Queue

Intuition

A queue is the line at a coffee shop. New customers join at the back, the next customer served is always the one at the front. The first one in is the first one out — FIFO, First-In-First-Out.

Anywhere "fairness" or "processing order matters" shows up — task schedulers, message buffers, breadth-first search, print spoolers — a queue is the natural fit. The discipline is what makes the whole system predictable: a job that arrived earlier won't be passed by a job that arrived later.

How It Works

A queue exposes two core operations on opposite ends:

enqueue(val) — add val at the back. If the queue has a fixed capacity and is already full, raise an overflow error.
dequeue() — remove and return the value at the front. If the queue is empty, raise an underflow error.

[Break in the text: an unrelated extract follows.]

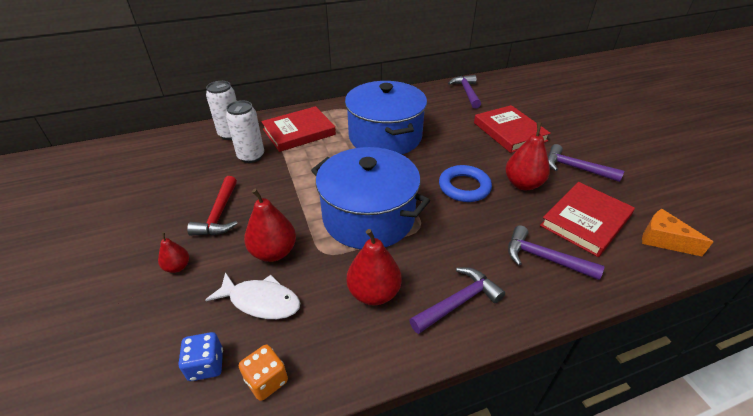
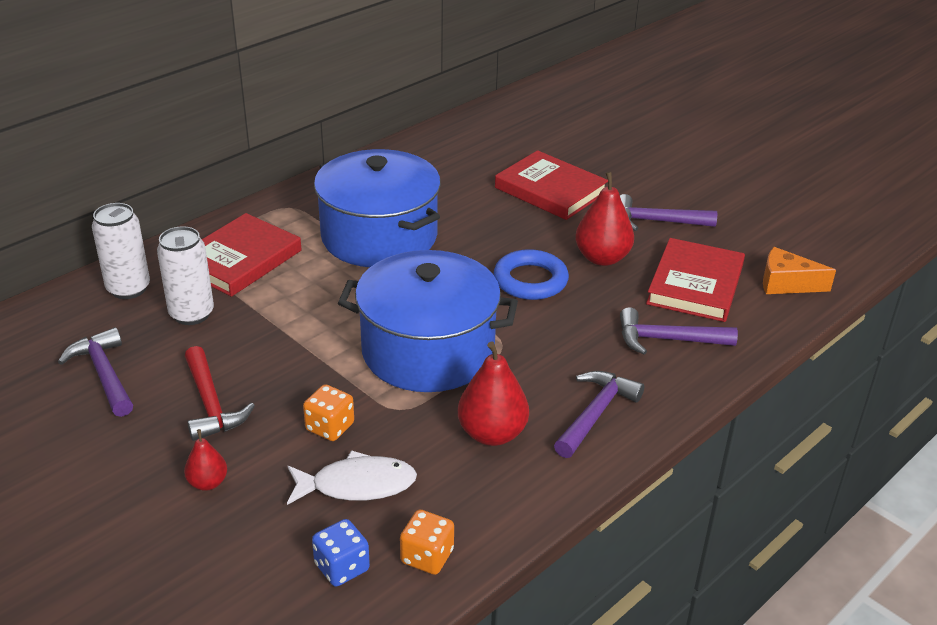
camera: 25 degrees left, 5 degrees down
(274, 252) = (330, 427): red pear -> orange dice
(467, 92) = (459, 142): purple hammer -> purple hammer (104, 374)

This two-end discipline is the entire idea: enqueue at one end, dequeue at the other. A stack uses one end for both — that's what distinguishes the two structures.

The displayed code uses a Python list with append (enqueue) and pop(0) (dequeue). That's pedagogically clear but pop(0) is actually O(n) — every other element shifts left by one. Production queues use a circular buffer (head and tail indices wrap around a fixed array) or a deque (Python's collections.deque) to make both ends O(1). The animation does not visualize that optimization; treat the displayed code as the conceptual queue, not the production-grade one.

Step By Step

Starting with an empty queue of capacity 5:

enqueue(3) → queue is [3]. Cell appears on the right (back).
enqueue(7) → queue is [3, 7]. 7 lands to the right of 3.
enqueue(1) → queue is [3, 7, 1].
dequeue() → returns 3. Queue is [7, 1]. The leftmost cell lifts off; the rest slide one slot left to fill the gap.
enqueue(9) → queue is [7, 1, 9]. 9 lands on the right.
dequeue() → returns 7. Queue is [1, 9].
dequeue() until empty → returns 1, then 9. One more dequeue() triggers underflow.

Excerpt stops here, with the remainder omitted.